Dataset records:
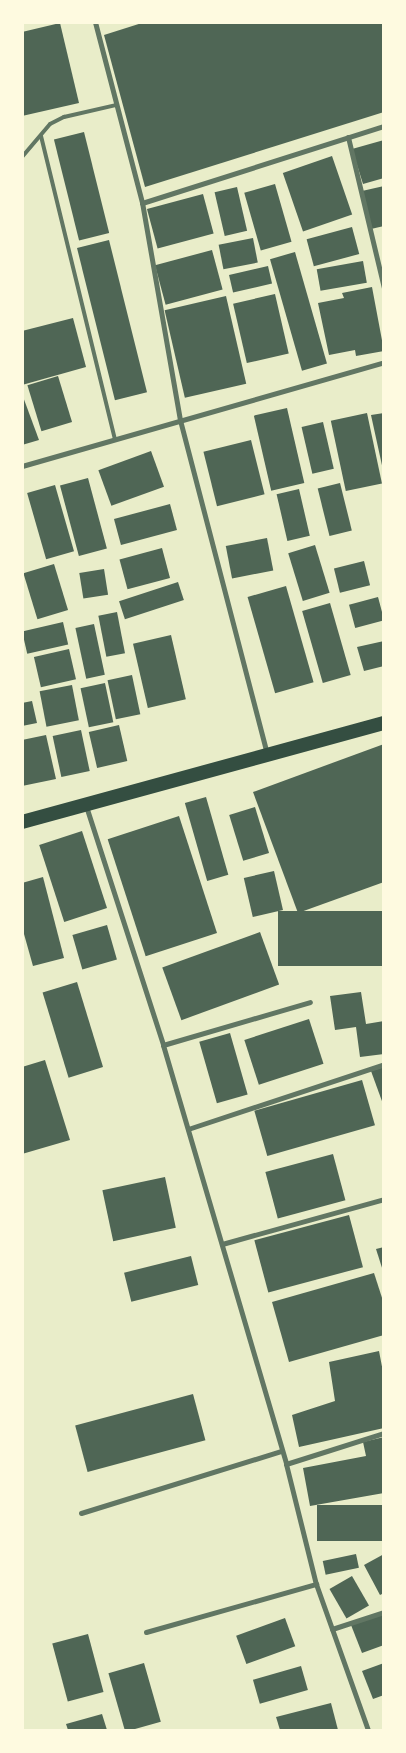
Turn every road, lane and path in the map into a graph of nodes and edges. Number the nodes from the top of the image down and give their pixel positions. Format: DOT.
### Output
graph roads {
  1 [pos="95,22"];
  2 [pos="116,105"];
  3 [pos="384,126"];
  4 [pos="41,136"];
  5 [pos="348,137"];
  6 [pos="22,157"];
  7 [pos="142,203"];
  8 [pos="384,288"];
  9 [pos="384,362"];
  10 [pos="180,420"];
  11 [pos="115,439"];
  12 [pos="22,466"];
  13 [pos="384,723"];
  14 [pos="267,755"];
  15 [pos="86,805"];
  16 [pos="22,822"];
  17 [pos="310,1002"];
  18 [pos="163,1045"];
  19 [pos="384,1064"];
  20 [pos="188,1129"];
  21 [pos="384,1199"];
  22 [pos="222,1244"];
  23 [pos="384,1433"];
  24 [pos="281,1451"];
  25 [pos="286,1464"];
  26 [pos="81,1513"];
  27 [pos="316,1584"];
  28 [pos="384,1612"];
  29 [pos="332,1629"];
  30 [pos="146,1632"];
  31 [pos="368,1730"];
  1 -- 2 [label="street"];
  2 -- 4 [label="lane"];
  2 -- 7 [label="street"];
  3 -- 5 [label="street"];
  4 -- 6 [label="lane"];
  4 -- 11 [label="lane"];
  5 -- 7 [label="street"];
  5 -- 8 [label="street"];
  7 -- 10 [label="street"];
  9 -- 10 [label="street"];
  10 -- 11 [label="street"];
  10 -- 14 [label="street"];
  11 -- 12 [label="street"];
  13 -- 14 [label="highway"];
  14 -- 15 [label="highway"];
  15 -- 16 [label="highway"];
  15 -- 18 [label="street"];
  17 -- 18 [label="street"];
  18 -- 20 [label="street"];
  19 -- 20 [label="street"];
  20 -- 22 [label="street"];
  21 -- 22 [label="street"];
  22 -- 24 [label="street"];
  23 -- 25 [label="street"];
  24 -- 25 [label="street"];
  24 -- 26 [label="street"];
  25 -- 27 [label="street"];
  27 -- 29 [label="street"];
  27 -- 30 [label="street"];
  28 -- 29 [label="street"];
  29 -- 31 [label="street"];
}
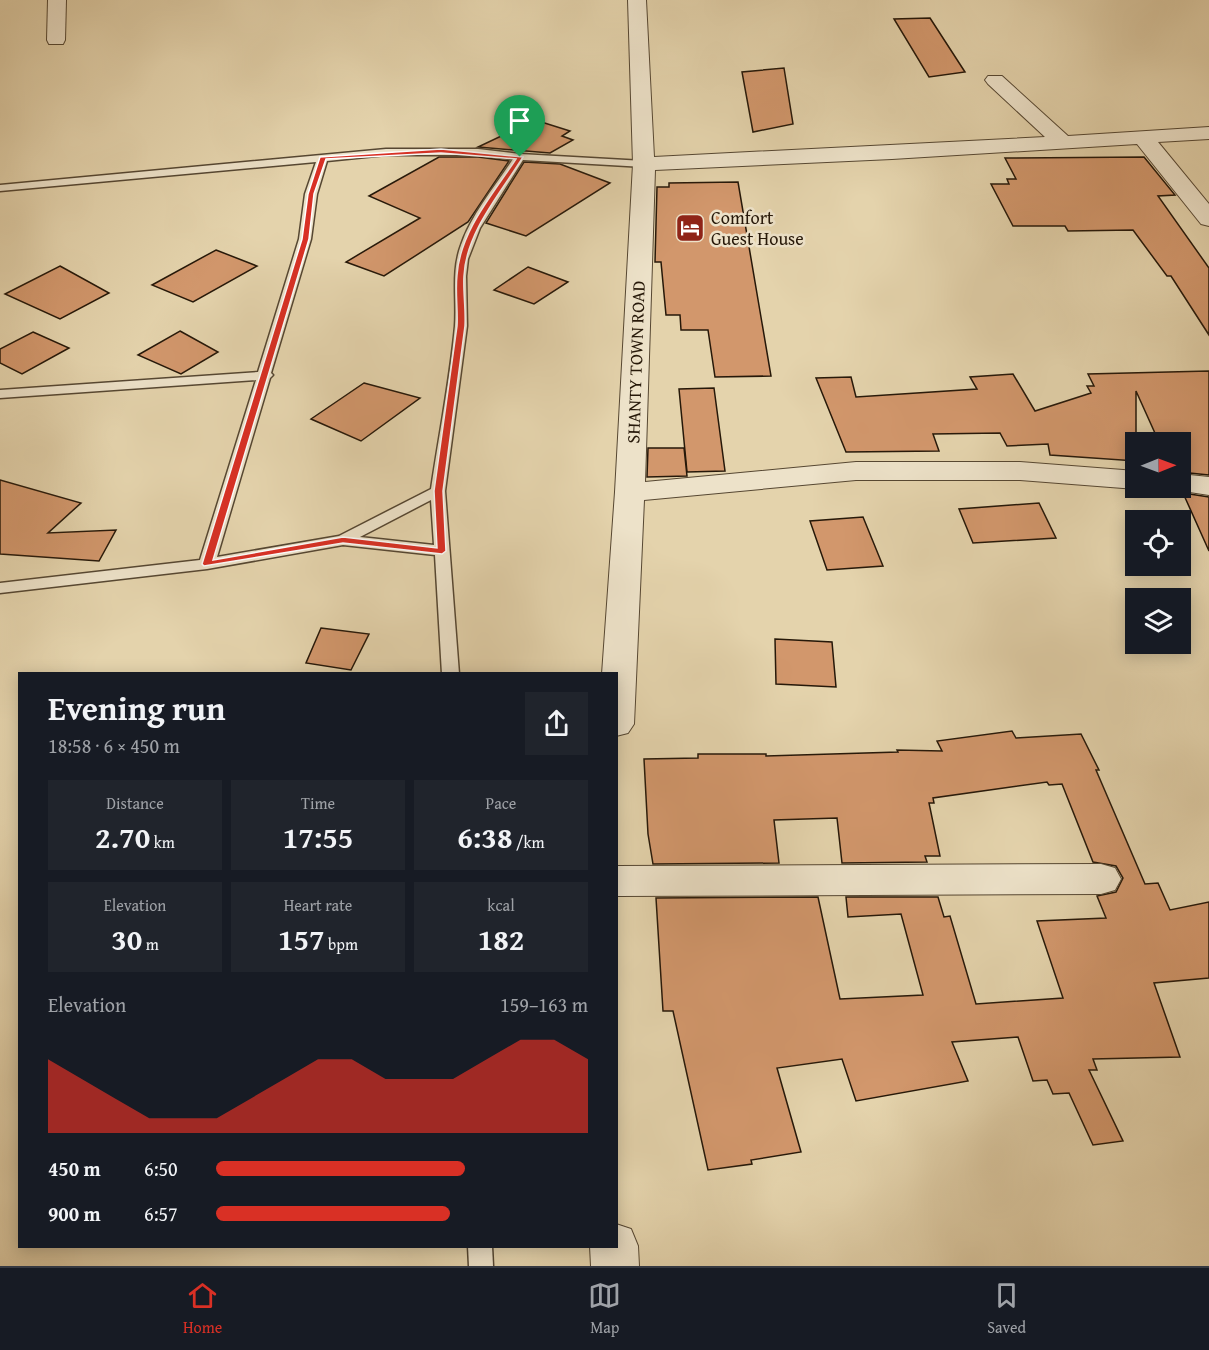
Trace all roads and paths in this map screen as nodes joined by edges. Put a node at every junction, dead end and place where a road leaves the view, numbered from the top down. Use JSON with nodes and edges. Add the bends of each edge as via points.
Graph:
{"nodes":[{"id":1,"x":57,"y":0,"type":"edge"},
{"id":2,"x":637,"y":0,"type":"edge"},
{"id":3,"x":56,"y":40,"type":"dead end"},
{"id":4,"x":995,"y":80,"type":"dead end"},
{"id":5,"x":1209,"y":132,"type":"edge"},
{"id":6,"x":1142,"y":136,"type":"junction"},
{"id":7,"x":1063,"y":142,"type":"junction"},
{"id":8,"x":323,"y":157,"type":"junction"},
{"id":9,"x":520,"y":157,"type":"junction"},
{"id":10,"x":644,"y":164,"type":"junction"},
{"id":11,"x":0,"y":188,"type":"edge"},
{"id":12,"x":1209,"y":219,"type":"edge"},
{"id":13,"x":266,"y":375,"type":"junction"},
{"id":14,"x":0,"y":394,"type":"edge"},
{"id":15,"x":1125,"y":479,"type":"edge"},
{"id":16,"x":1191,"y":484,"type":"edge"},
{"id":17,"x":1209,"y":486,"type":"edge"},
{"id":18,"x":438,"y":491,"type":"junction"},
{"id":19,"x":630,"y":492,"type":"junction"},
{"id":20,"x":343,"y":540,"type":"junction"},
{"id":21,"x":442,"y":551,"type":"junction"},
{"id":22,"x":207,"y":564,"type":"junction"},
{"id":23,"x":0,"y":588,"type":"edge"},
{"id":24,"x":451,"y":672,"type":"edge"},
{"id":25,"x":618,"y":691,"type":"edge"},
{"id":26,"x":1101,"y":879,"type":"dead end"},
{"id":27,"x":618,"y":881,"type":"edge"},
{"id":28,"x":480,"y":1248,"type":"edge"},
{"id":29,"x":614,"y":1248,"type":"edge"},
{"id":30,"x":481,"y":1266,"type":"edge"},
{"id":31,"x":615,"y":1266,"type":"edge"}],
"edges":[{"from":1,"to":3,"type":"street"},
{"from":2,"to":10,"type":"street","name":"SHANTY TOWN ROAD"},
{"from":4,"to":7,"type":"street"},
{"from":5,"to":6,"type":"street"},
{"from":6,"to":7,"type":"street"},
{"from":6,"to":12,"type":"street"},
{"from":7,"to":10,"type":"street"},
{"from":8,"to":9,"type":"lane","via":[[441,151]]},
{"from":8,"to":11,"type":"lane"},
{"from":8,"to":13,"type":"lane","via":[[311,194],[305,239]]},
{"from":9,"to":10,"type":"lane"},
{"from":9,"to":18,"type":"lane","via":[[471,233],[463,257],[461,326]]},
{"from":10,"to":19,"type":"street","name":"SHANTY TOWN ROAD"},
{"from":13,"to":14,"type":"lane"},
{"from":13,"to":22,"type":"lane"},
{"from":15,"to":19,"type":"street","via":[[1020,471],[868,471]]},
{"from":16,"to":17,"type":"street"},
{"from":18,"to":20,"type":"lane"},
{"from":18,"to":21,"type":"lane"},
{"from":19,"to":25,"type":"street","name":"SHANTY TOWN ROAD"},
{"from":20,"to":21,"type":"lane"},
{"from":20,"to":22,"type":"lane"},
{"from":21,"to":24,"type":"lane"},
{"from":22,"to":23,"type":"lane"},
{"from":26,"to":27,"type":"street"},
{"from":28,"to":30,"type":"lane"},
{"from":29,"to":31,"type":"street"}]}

Task directions:
All of the entries above should be duplicated exactly, except for the pictures.

Completed exercise:
Turn every road, lane and path in the map into a graph of nodes and edges. Number the nodes from the top of the image down and give their pixel positions. Format: DOT.
### Output
graph roads {
  1 [pos="95,22"];
  2 [pos="116,105"];
  3 [pos="384,126"];
  4 [pos="41,136"];
  5 [pos="348,137"];
  6 [pos="22,157"];
  7 [pos="142,203"];
  8 [pos="384,288"];
  9 [pos="384,362"];
  10 [pos="180,420"];
  11 [pos="115,439"];
  12 [pos="22,466"];
  13 [pos="384,723"];
  14 [pos="267,755"];
  15 [pos="86,805"];
  16 [pos="22,822"];
  17 [pos="310,1002"];
  18 [pos="163,1045"];
  19 [pos="384,1064"];
  20 [pos="188,1129"];
  21 [pos="384,1199"];
  22 [pos="222,1244"];
  23 [pos="384,1433"];
  24 [pos="281,1451"];
  25 [pos="286,1464"];
  26 [pos="81,1513"];
  27 [pos="316,1584"];
  28 [pos="384,1612"];
  29 [pos="332,1629"];
  30 [pos="146,1632"];
  31 [pos="368,1730"];
  1 -- 2 [label="street"];
  2 -- 4 [label="lane"];
  2 -- 7 [label="street"];
  3 -- 5 [label="street"];
  4 -- 6 [label="lane"];
  4 -- 11 [label="lane"];
  5 -- 7 [label="street"];
  5 -- 8 [label="street"];
  7 -- 10 [label="street"];
  9 -- 10 [label="street"];
  10 -- 11 [label="street"];
  10 -- 14 [label="street"];
  11 -- 12 [label="street"];
  13 -- 14 [label="highway"];
  14 -- 15 [label="highway"];
  15 -- 16 [label="highway"];
  15 -- 18 [label="street"];
  17 -- 18 [label="street"];
  18 -- 20 [label="street"];
  19 -- 20 [label="street"];
  20 -- 22 [label="street"];
  21 -- 22 [label="street"];
  22 -- 24 [label="street"];
  23 -- 25 [label="street"];
  24 -- 25 [label="street"];
  24 -- 26 [label="street"];
  25 -- 27 [label="street"];
  27 -- 29 [label="street"];
  27 -- 30 [label="street"];
  28 -- 29 [label="street"];
  29 -- 31 [label="street"];
}
Trace all roads and paths in this map screen as nodes joined by edges. Put a node at every junction, dead end and place where a road leaves the view, numbered from the top down. Use JSON with nodes and edges. Add the bends of each edge as via points.
Graph:
{"nodes":[{"id":1,"x":57,"y":0,"type":"edge"},
{"id":2,"x":637,"y":0,"type":"edge"},
{"id":3,"x":56,"y":40,"type":"dead end"},
{"id":4,"x":995,"y":80,"type":"dead end"},
{"id":5,"x":1209,"y":132,"type":"edge"},
{"id":6,"x":1142,"y":136,"type":"junction"},
{"id":7,"x":1063,"y":142,"type":"junction"},
{"id":8,"x":323,"y":157,"type":"junction"},
{"id":9,"x":520,"y":157,"type":"junction"},
{"id":10,"x":644,"y":164,"type":"junction"},
{"id":11,"x":0,"y":188,"type":"edge"},
{"id":12,"x":1209,"y":219,"type":"edge"},
{"id":13,"x":266,"y":375,"type":"junction"},
{"id":14,"x":0,"y":394,"type":"edge"},
{"id":15,"x":1125,"y":479,"type":"edge"},
{"id":16,"x":1191,"y":484,"type":"edge"},
{"id":17,"x":1209,"y":486,"type":"edge"},
{"id":18,"x":438,"y":491,"type":"junction"},
{"id":19,"x":630,"y":492,"type":"junction"},
{"id":20,"x":343,"y":540,"type":"junction"},
{"id":21,"x":442,"y":551,"type":"junction"},
{"id":22,"x":207,"y":564,"type":"junction"},
{"id":23,"x":0,"y":588,"type":"edge"},
{"id":24,"x":451,"y":672,"type":"edge"},
{"id":25,"x":618,"y":691,"type":"edge"},
{"id":26,"x":1101,"y":879,"type":"dead end"},
{"id":27,"x":618,"y":881,"type":"edge"},
{"id":28,"x":480,"y":1248,"type":"edge"},
{"id":29,"x":614,"y":1248,"type":"edge"},
{"id":30,"x":481,"y":1266,"type":"edge"},
{"id":31,"x":615,"y":1266,"type":"edge"}],
"edges":[{"from":1,"to":3,"type":"street"},
{"from":2,"to":10,"type":"street","name":"SHANTY TOWN ROAD"},
{"from":4,"to":7,"type":"street"},
{"from":5,"to":6,"type":"street"},
{"from":6,"to":7,"type":"street"},
{"from":6,"to":12,"type":"street"},
{"from":7,"to":10,"type":"street"},
{"from":8,"to":9,"type":"lane","via":[[441,151]]},
{"from":8,"to":11,"type":"lane"},
{"from":8,"to":13,"type":"lane","via":[[311,194],[305,239]]},
{"from":9,"to":10,"type":"lane"},
{"from":9,"to":18,"type":"lane","via":[[471,233],[463,257],[461,326]]},
{"from":10,"to":19,"type":"street","name":"SHANTY TOWN ROAD"},
{"from":13,"to":14,"type":"lane"},
{"from":13,"to":22,"type":"lane"},
{"from":15,"to":19,"type":"street","via":[[1020,471],[868,471]]},
{"from":16,"to":17,"type":"street"},
{"from":18,"to":20,"type":"lane"},
{"from":18,"to":21,"type":"lane"},
{"from":19,"to":25,"type":"street","name":"SHANTY TOWN ROAD"},
{"from":20,"to":21,"type":"lane"},
{"from":20,"to":22,"type":"lane"},
{"from":21,"to":24,"type":"lane"},
{"from":22,"to":23,"type":"lane"},
{"from":26,"to":27,"type":"street"},
{"from":28,"to":30,"type":"lane"},
{"from":29,"to":31,"type":"street"}]}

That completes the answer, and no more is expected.